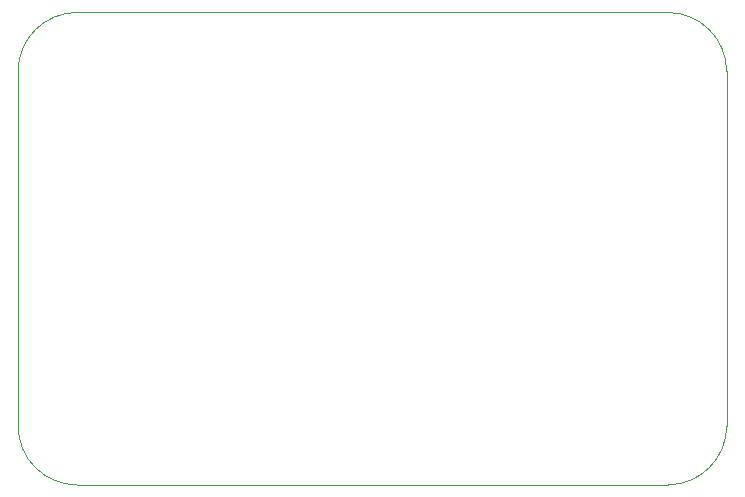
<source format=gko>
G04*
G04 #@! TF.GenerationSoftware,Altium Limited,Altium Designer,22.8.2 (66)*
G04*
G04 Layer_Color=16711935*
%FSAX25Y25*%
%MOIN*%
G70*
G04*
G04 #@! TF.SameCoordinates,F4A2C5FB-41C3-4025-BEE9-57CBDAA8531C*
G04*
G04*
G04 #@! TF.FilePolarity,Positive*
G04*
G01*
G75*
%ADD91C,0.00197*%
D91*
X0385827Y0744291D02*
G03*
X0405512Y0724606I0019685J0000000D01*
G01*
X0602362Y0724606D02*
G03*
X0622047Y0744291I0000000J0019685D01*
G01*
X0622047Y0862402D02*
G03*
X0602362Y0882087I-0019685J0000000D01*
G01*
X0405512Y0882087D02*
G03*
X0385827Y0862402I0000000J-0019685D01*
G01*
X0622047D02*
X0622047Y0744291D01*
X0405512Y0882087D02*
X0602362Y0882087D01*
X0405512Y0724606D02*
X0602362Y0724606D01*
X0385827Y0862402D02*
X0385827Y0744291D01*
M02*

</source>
○ ○ ○ ○ ○ ○ ○
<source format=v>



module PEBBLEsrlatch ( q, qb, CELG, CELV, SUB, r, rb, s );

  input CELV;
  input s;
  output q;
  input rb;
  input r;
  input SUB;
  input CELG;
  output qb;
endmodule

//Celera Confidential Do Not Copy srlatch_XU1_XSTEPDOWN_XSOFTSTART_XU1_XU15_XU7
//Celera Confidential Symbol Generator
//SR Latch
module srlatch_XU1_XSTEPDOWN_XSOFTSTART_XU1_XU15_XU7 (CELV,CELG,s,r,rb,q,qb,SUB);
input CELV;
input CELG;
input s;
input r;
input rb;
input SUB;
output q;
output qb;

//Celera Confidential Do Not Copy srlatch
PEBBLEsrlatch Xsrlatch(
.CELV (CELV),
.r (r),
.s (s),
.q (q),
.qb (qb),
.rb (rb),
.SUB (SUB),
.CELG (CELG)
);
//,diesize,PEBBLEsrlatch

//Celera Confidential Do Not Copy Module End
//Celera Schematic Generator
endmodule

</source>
○ ○ ○ ○ ○ ○ ○
**Task**
Lines containing the string "Generator" are the ones to copy from the entries above.

**Response area**
//Celera Confidential Symbol Generator
//Celera Schematic Generator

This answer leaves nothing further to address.